**Instructions for the task**
List every line in the rows below that contains the word "tiene". Matching is case-sensitive.

**Data entries**
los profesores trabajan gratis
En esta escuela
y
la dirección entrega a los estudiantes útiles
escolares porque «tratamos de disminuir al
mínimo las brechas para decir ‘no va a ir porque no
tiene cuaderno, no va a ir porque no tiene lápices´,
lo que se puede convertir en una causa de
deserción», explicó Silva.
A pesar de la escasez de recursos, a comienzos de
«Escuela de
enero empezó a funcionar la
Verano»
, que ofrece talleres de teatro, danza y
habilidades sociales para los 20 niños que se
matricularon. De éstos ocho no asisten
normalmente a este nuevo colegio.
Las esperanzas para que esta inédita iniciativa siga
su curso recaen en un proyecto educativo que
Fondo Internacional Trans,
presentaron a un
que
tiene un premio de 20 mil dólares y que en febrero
---
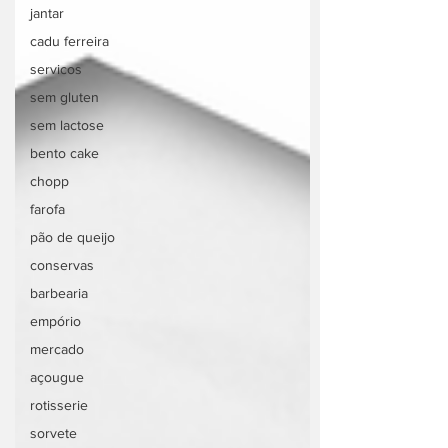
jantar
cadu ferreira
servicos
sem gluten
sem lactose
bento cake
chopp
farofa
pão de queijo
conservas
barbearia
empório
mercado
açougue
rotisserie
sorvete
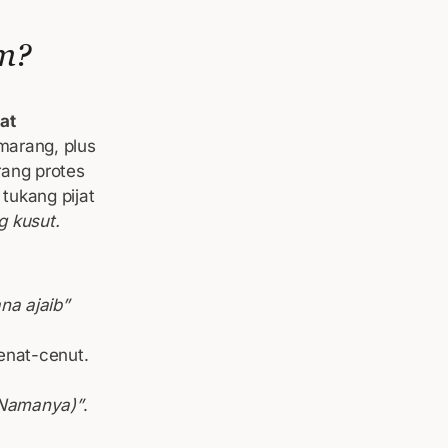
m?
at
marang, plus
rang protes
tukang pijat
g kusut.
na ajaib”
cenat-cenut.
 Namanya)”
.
==
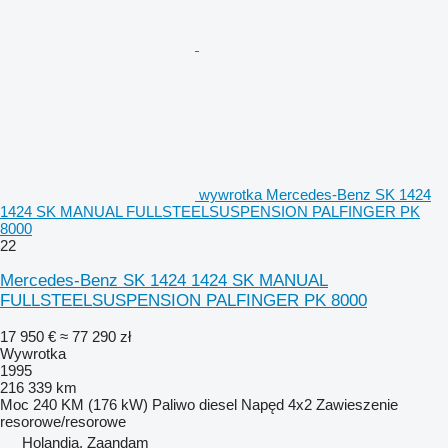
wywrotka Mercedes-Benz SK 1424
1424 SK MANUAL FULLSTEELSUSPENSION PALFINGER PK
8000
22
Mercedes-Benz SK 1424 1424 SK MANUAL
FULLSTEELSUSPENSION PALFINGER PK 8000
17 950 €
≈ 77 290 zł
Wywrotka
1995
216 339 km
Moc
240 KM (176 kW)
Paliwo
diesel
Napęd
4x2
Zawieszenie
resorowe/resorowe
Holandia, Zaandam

**Answer below**
tiene cuaderno, no va a ir porque no tiene lápices´,
tiene un premio de 20 mil dólares y que en febrero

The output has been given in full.